Over the last few weeks several editorial comments have addressed the in-town interstate link through Portland. Some people would abandon it altogether; others call for more study before changes are made – on-ramps and off-ramps, particularly where the Interstate 295 link intersects Franklin Street, pose safety problems.

The exit from and entrances to Interstate 295 from Franklin Street pose safety problems, but abandoning I-295, “the in-town interstate link through Portland,” is “a nonstarter,” Orlando E. Delogu writes. Derek Davis/Staff Photographer, File

In my view, abandoning this in-town link is a nonstarter.

We’ve already invested tens of millions of dollars; it serves many who live in Portland and work elsewhere or who live elsewhere and work in Portland. I agree expanding on- and off-ramp lanes (where possible) makes sense; synchronizing traffic lights better would also improve safety and traffic flow.

I’d offer two additional steps that would vastly improve the safety and driving experience on this in-town interstate link through our city. First, all traffic using this roadway needs to be slowed down. Current speed limits are too high and consistently exceeded. Too many drivers on this portion of 295 think they are still on an interstate highway. The in-town character of this portion of the road is ignored.

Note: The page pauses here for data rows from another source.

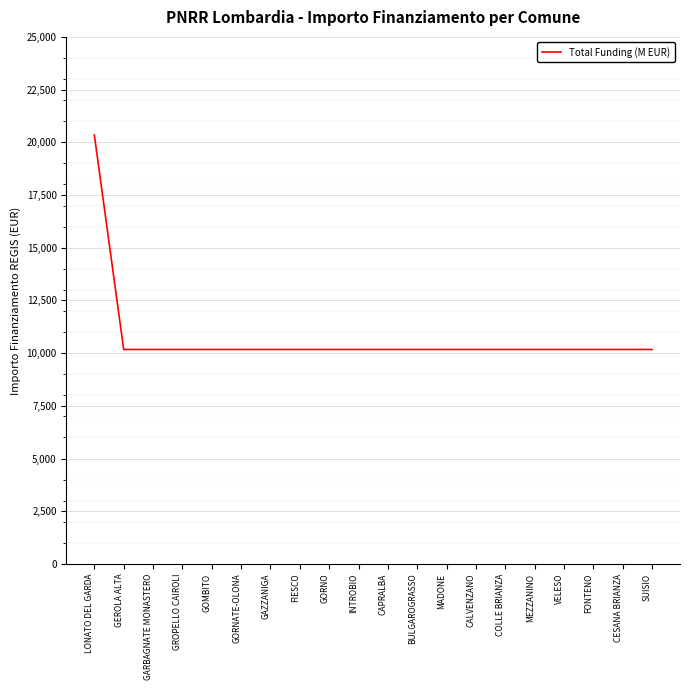

At which category does the chart reach its peak across all series?

LONATO DEL GARDA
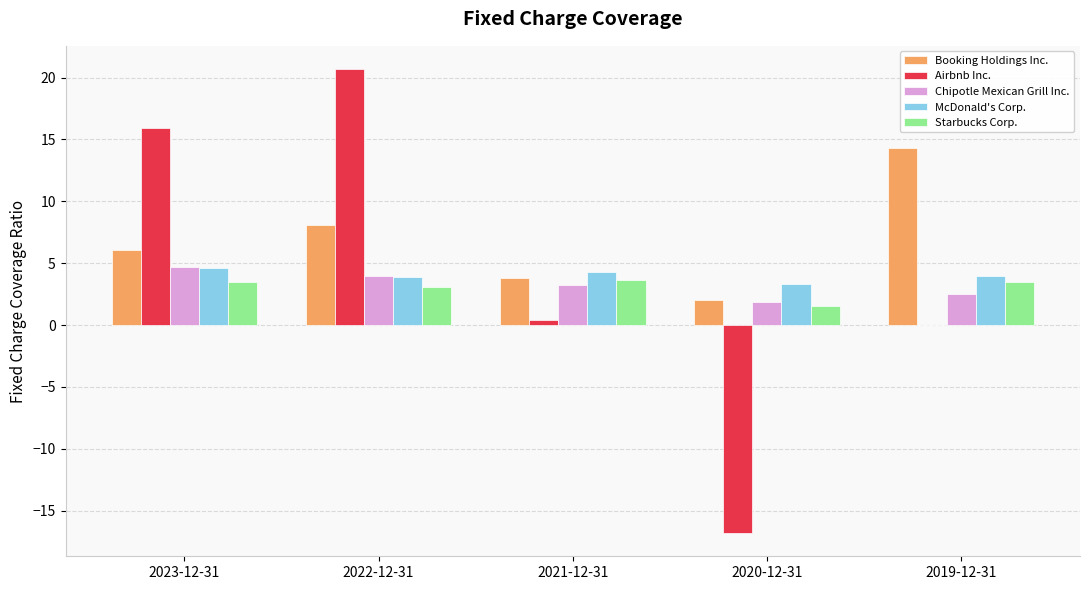

What is the sum of the Chipotle Mexican Grill Inc. values at 2023-12-31 and 2022-12-31?

8.7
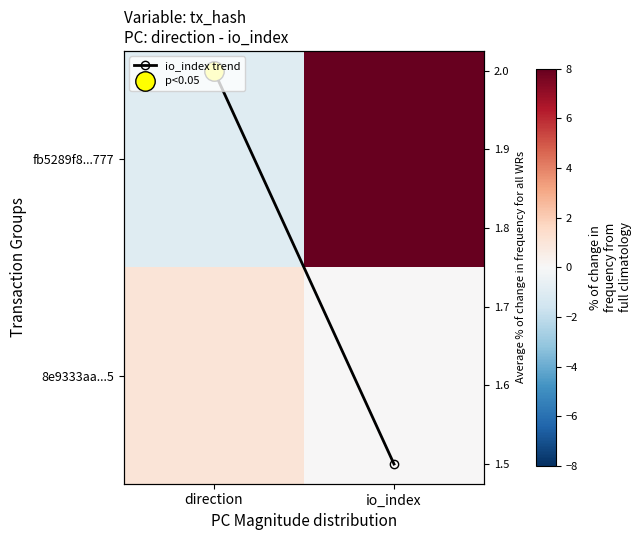

True or false: 8e9333aa...5 has a value of 1.0 at direction.

True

Forty-five miles per hour is a more appropriate speed for an in-town interstate link. And this new speed limit needs to be stringently enforced. The non-enforcement of current speed limits on this roadway is a huge problem. It’s very unsafe. Moreover, it gives rise to a chilling (and off-putting) experience for both visitors to Portland and those who use this roadway on a daily basis. Slowing down vehicles – to the proposed limit – needs to begin well before Tukey’s Bridge for traffic approaching from the north; for traffic coming from the south, it should begin shortly after the Portland exit tollbooths.

Second, through-traffic 18-wheelers should be prohibited on this link through Portland. This can be done by making the prohibition widely known to these commercial vehicle owners and by appropriate signage (by the state and the Maine Turnpike Authority) positioned well before the Portland exit for traffic coming from the south and before the Falmouth cutoff to Interstate 95 for traffic coming from the north. Eighteen-wheelers originating in Portland or delivering to Portland and coastal towns immediately north of Portland (Falmouth and Yarmouth) would be permitted to use the link, but only at the proposed 45 mph speed limit.

If current state laws and regulations inhibit Portland’s ability to impose these proposed speed and vehicular limits on this section of I-295, Portland should press Augusta to change the law to enable these reasonable traffic-calming changes on this currently dangerous portion of 295 to be made.

In short, draconian steps (closing this roadway) are not needed. Common-sense changes along the lines suggested will enable us to continue to have the benefits of this in-town link without the risks and fears we currently face.